▸ SUPPLIED TEXT
WILLIAM MANGELSDORF*

The name of Mangelsdorf is indelibly linked with the story of the commercial development of northeast Kansas and the Middle West, and the Mangelsdorf family is one of the most respected and substantial of Atchison, Kansas. The review of the life of William Mangelsdorf, deceased, begins across the Atlantic in the Fatherland of Germany, where he was born and spent part of his youth, coming to America with his parents when eleven years of age. William not only achieved a wonderful success in business and accumulated wealth, but he assisted in making the family name known and respected throughout a great extent of territory, wherever the output of the great seed house founded by him and his brother, August, carried its business. He left behind him a monument for business integrity and upright methods which has made his name universally respected and honored for years to come.

▸ ENTRIES SHOWN
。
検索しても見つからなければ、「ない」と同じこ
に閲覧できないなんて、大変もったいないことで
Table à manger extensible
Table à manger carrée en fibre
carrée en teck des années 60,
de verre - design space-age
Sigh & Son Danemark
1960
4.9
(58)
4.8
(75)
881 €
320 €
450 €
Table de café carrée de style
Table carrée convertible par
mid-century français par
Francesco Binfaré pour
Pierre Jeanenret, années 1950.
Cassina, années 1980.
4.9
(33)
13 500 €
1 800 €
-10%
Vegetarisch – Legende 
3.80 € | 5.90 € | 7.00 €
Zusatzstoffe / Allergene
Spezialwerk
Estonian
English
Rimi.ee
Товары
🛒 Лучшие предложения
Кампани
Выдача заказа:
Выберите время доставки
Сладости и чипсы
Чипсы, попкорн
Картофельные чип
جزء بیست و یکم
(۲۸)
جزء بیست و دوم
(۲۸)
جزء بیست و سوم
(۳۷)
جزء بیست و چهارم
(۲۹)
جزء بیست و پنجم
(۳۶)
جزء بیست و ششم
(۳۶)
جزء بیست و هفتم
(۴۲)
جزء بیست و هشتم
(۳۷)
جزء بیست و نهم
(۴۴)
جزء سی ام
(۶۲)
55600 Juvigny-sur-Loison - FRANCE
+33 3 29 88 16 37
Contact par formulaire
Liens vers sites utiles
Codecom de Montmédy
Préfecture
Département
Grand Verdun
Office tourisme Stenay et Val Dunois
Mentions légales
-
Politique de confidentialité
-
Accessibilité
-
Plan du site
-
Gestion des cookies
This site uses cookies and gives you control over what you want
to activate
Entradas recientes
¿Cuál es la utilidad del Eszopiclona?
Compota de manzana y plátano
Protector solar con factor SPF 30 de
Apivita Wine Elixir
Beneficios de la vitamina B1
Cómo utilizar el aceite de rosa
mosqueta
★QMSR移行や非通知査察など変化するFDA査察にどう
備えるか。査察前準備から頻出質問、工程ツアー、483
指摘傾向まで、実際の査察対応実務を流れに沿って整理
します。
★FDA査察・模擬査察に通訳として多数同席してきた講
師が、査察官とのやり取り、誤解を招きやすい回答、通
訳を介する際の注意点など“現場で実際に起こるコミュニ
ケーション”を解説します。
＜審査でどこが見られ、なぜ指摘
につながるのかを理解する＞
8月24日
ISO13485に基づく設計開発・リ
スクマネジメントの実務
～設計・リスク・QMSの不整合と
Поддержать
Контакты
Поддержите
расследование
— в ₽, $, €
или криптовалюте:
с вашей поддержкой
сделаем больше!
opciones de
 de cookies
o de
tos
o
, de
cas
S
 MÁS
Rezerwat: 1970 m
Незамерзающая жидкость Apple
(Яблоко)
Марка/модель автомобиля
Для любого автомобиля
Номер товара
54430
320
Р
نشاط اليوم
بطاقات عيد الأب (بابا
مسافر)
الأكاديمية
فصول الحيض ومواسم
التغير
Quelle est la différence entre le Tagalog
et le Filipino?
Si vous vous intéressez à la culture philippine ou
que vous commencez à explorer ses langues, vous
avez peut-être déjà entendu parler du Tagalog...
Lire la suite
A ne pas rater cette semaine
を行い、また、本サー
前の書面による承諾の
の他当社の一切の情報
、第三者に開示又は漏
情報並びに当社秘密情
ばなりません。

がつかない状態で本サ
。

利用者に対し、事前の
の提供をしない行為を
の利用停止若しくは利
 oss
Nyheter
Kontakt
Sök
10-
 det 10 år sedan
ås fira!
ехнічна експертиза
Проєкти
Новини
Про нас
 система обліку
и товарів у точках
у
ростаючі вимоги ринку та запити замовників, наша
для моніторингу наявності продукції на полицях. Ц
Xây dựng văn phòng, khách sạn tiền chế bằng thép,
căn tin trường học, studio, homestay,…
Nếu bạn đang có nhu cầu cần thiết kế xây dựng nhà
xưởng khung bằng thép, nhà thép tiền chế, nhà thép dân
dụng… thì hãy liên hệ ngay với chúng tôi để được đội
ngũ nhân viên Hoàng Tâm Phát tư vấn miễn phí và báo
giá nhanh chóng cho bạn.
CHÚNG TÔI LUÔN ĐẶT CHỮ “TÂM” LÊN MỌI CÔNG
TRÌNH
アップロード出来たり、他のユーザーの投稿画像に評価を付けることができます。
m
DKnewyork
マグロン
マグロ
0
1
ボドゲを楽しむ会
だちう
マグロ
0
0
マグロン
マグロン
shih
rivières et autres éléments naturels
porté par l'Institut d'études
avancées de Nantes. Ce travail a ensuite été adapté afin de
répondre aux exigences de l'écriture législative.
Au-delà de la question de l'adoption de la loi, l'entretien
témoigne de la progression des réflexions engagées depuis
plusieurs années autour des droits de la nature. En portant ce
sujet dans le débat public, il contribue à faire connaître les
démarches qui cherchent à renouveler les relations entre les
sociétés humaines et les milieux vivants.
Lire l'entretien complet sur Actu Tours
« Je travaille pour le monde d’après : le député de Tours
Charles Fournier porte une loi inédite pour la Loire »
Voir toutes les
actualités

▸ TASKS FOR THIS EXERCISE
**A.** According to the sketch of William Mangelsdorf, how old was he when he came to America with his parents?
**B.** Continue the biographical sketch of William Mangelsdorf from its final sentence.

▸ ANSWERS BELOW
**A.** He was eleven years old.

**B.**
William Mangelsdorf was born in Arnim, Prussia, February 15, 1846, a son of Joachim Christoph and Anna Dorothea Mangelsdorf. Joachim Christoph Mangelsdorf died in Germany in 1850 and his widow married Andreas Stehwien, who with the family emigrated from their native land in I857 and settled on a farm in Gasconade County, Missouri. In 1868 the family removed to Douglas County, Kansas, where they resided until the mother's demise, after which Mr. Stehwien came to Atchison to spend the remainder of his days with his children. Five children were born to Joachim Christoph and Anna Dorothea Mangelsdorf: Mrs. Anna Buhman, of Atchison, Kan.; Henry, in New Mexico; Mrs. Dorothy Beurman, Lakeview, Douglas County, Kansas; William, with whom this review is directly concerned; and August, residing in Atchison.